Information given
============
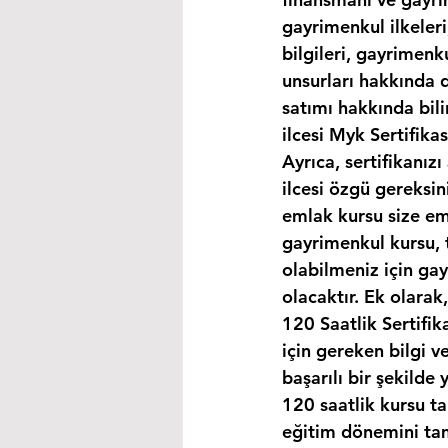
gayrimenkul ilkeleri
bilgileri, gayrimen
unsurları hakkında d
satımı hakkında bili
ilcesi Myk Sertifika
Ayrıca, sertifikanız
ilcesi özgü gereksin
emlak kursu size eml
gayrimenkul kursu, 
olabilmeniz için ga
olacaktır. Ek olara
120 Saatlik Sertifi
için gereken bilgi 
başarılı bir şekilde 
120 saatlik kursu t
eğitim dönemini tam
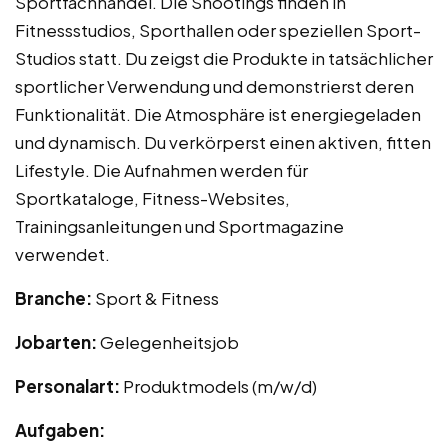
Sportfachhandel. Die Shootings finden in
Fitnessstudios, Sporthallen oder speziellen Sport-
Studios statt. Du zeigst die Produkte in tatsächlicher
sportlicher Verwendung und demonstrierst deren
Funktionalität. Die Atmosphäre ist energiegeladen
und dynamisch. Du verkörperst einen aktiven, fitten
Lifestyle. Die Aufnahmen werden für
Sportkataloge, Fitness-Websites,
Trainingsanleitungen und Sportmagazine
verwendet.
Branche:
Sport & Fitness
Jobarten:
Gelegenheitsjob
Personalart:
Produktmodels (m/w/d)
Aufgaben:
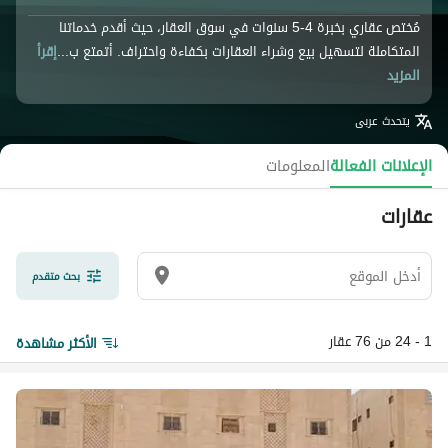
مُختص عقاري بخبرة 4-5 سنوات في سوق العقار، حيث أقدم خدماتنا
المتكاملة لتسهيل بيع وشراء العقارات بكفاءة واحتراف. أتمتع ب...
إقرأ
المزيد
يتحدث
عربى
الإعلانات الفعالة
المعلومات
عقارات
بحث متقدم
1 - 24 من 76 عقار
الأكثر مشاهدة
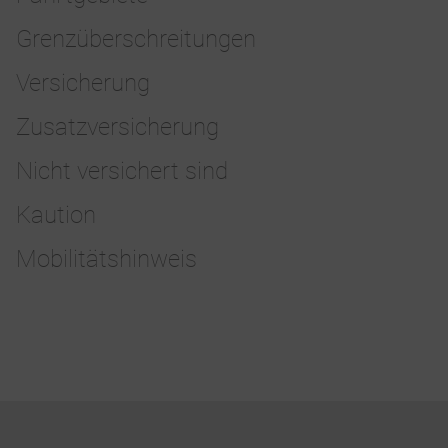
Grenzüberschreitungen
Versicherung
Zusatzversicherung
Nicht versichert sind
Kaution
Mobilitätshinweis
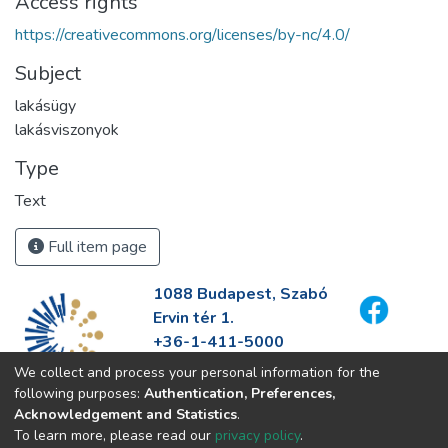
Access rights
https://creativecommons.org/licenses/by-nc/4.0/
Subject
lakásügy
lakásviszonyok
Type
Text
Full item page
1088 Budapest, Szabó
Ervin tér 1.
+36-1-411-5000
info@fszek.hu
We collect and process your personal information for the
https://fszek.hu
following purposes:
Authentication, Preferences,
Acknowledgement and Statistics
.
To learn more, please read our
privacy policy
.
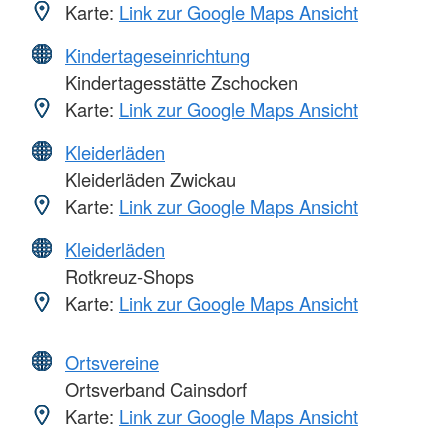
Karte:
Link zur Google Maps Ansicht
Kindertageseinrichtung
Kindertagesstätte Zschocken
Karte:
Link zur Google Maps Ansicht
Kleiderläden
Kleiderläden Zwickau
Karte:
Link zur Google Maps Ansicht
Kleiderläden
Rotkreuz-Shops
Karte:
Link zur Google Maps Ansicht
Ortsvereine
Ortsverband Cainsdorf
Karte:
Link zur Google Maps Ansicht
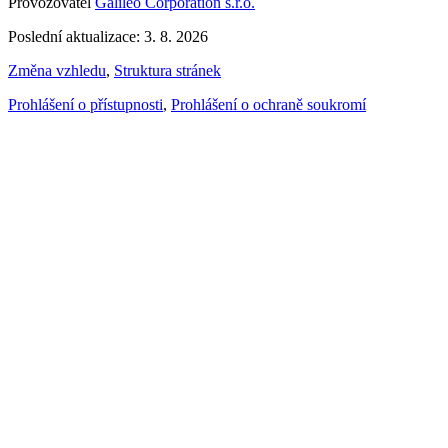
Provozovatel
Galileo Corporation s.r.o.
Poslední aktualizace: 3. 8. 2026
Změna vzhledu
,
Struktura stránek
Prohlášení o přístupnosti
,
Prohlášení o ochraně soukromí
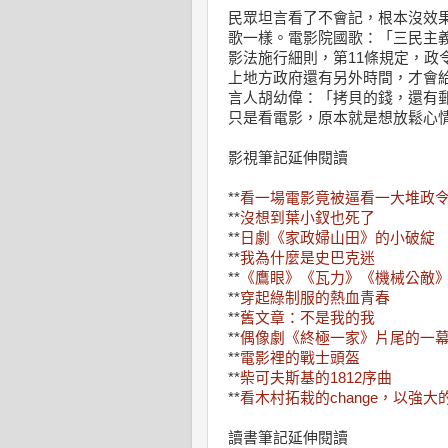
民眾坦言看了不會記，根本沒效
歌一樣。電影院國歌：「三民主義
影法施行細則，第11條規定，政
上地方政府還有另外時間，才會
言人胡幼偉：「拷貝的錢，還有
只是看電影，原本就是想放鬆心
影視筆記延伸閱讀
**
看一場電影竟被逼看一大堆政令
**
沒想到葉小釵也死了
**
日劇《家政婦山田》的小破綻
**
我為什麼是史巴克迷
**
《鷹眼》《瓦力》《機械公敵
**
穿起綠制服的熱血青春
**
舊文章：不是我的我
**
偶像劇《終極一家》片尾的一
**
電影裡的戰士頭盔
**
柴可夫斯基的1812序曲
**
看木村拓栽的change，以強
讀書筆記延伸閱讀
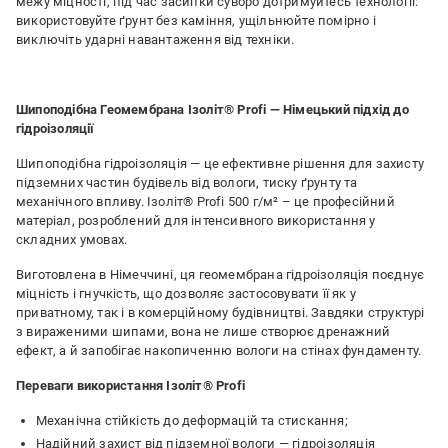
межу міцності, під час засипки суворо дотримуйтесь технології:
використовуйте ґрунт без каміння, ущільнюйте помірно і
виключіть ударні навантаження від техніки.
Шипоподібна Геомембрана Ізоліт® Profi — Німецький підхід до
гідроізоляції
Шипоподібна гідроізоляція — це ефективне рішення для захисту
підземних частин будівель від вологи, тиску ґрунту та
механічного впливу. Ізоліт® Profi 500 г/м² – це професійний
матеріал, розроблений для інтенсивного використання у
складних умовах.
Виготовлена в Німеччині, ця геомембрана гідроізоляція поєднує
міцність і гнучкість, що дозволяє застосовувати її як у
приватному, так і в комерційному будівництві. Завдяки структурі
з вираженими шипами, вона не лише створює дренажний
ефект, а й запобігає накопиченню вологи на стінах фундаменту.
Переваги використання Ізоліт® Profi
Механічна стійкість до деформацій та стискання;
Надійний захист від підземної вологи — гідроізоляція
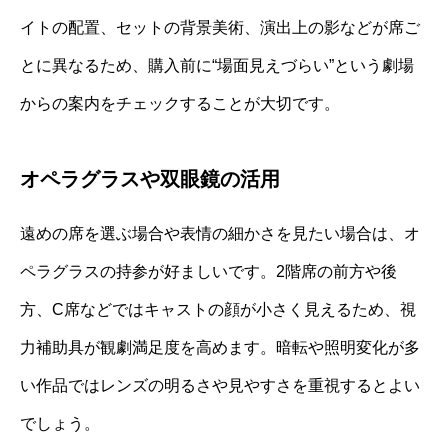
イトの配置、セットの背景美術、演出上の影などが席ご
とに異なるため、購入前に“場面見えづらい”という劇場
からの案内をチェックすることが大切です。
オペラグラスや双眼鏡の活用
遠めの席を選ぶ場合や表情の細かさを見たい場合は、オ
ペラグラスの持参が好ましいです。2階席の前方や後
方、C席などではキャストの顔が小さく見えるため、視
力補助具が観劇満足度を高めます。暗転や照明変化が多
い作品ではレンズの明るさや見やすさを重視するとよい
でしょう。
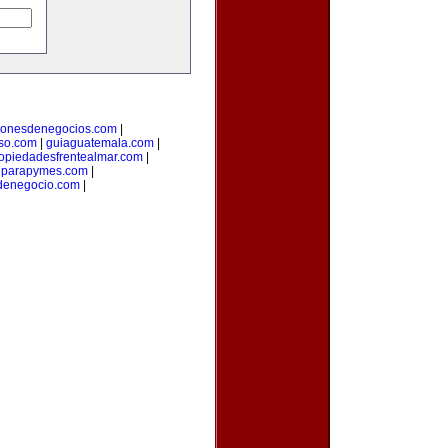
cionesdenegocios.com
|
oso.com
|
guiaguatemala.com
|
opiedadesfrentealmar.com
|
onparapymes.com
|
denegocio.com
|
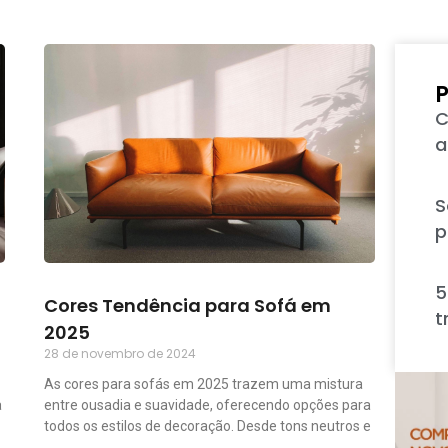
P
C
a
S
p
5
Cores Tendência para Sofá em
t
2025
28 de novembro de 2024
As cores para sofás em 2025 trazem uma mistura
a
entre ousadia e suavidade, oferecendo opções para
todos os estilos de decoração. Desde tons neutros e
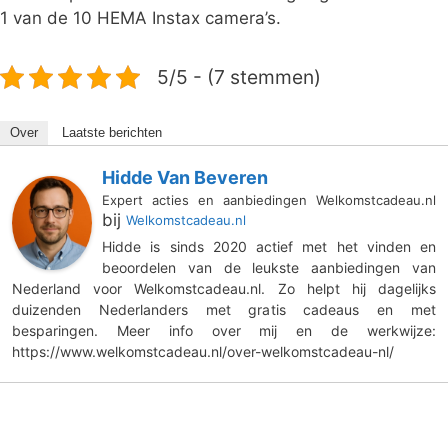
1 van de 10 HEMA Instax camera’s.
5/5 - (7 stemmen)
Over
Laatste berichten
Hidde Van Beveren
Expert acties en aanbiedingen Welkomstcadeau.nl
bij
Welkomstcadeau.nl
Hidde is sinds 2020 actief met het vinden en
beoordelen van de leukste aanbiedingen van
Nederland voor Welkomstcadeau.nl. Zo helpt hij dagelijks
duizenden Nederlanders met gratis cadeaus en met
besparingen. Meer info over mij en de werkwijze:
https://www.welkomstcadeau.nl/over-welkomstcadeau-nl/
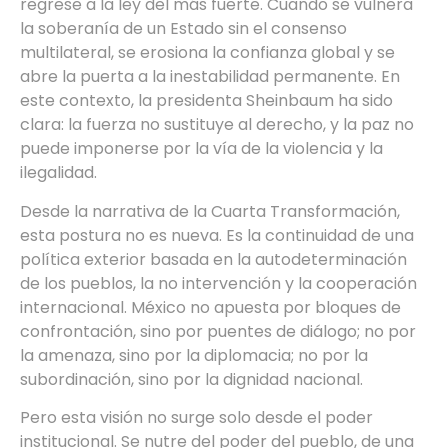
regrese a la ley del más fuerte. Cuando se vulnera
la soberanía de un Estado sin el consenso
multilateral, se erosiona la confianza global y se
abre la puerta a la inestabilidad permanente. En
este contexto, la presidenta Sheinbaum ha sido
clara: la fuerza no sustituye al derecho, y la paz no
puede imponerse por la vía de la violencia y la
ilegalidad.
Desde la narrativa de la Cuarta Transformación,
esta postura no es nueva. Es la continuidad de una
política exterior basada en la autodeterminación
de los pueblos, la no intervención y la cooperación
internacional. México no apuesta por bloques de
confrontación, sino por puentes de diálogo; no por
la amenaza, sino por la diplomacia; no por la
subordinación, sino por la dignidad nacional.
Pero esta visión no surge solo desde el poder
institucional. Se nutre del poder del pueblo, de una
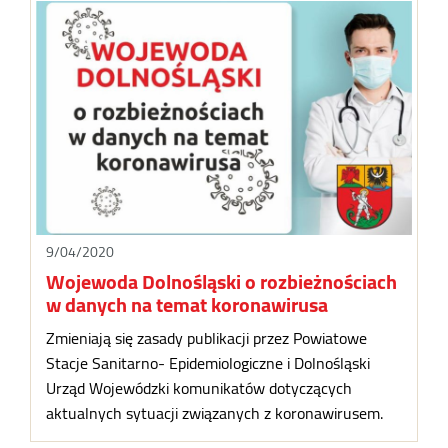
9/04/2020
Wojewoda Dolnośląski o rozbieżnościach
w danych na temat koronawirusa
Zmieniają się zasady publikacji przez Powiatowe
Stacje Sanitarno- Epidemiologiczne i Dolnośląski
Urząd Wojewódzki komunikatów dotyczących
aktualnych sytuacji związanych z koronawirusem.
============
Request
Beginning at the line above that contains "з вираженими шипами, вона" and going on through the line that contains "力補助具が観劇満足度を高めます。暗転や照明変化が多", please copy every line exactly, leaving the pictures out and adding nothing.

Solution to this task
з вираженими шипами, вона не лише створює дренажний
ефект, а й запобігає накопиченню вологи на стінах фундаменту.
Переваги використання Ізоліт® Profi
Механічна стійкість до деформацій та стискання;
Надійний захист від підземної вологи — гідроізоляція
イトの配置、セットの背景美術、演出上の影などが席ご
とに異なるため、購入前に“場面見えづらい”という劇場
からの案内をチェックすることが大切です。
オペラグラスや双眼鏡の活用
遠めの席を選ぶ場合や表情の細かさを見たい場合は、オ
ペラグラスの持参が好ましいです。2階席の前方や後
方、C席などではキャストの顔が小さく見えるため、視
力補助具が観劇満足度を高めます。暗転や照明変化が多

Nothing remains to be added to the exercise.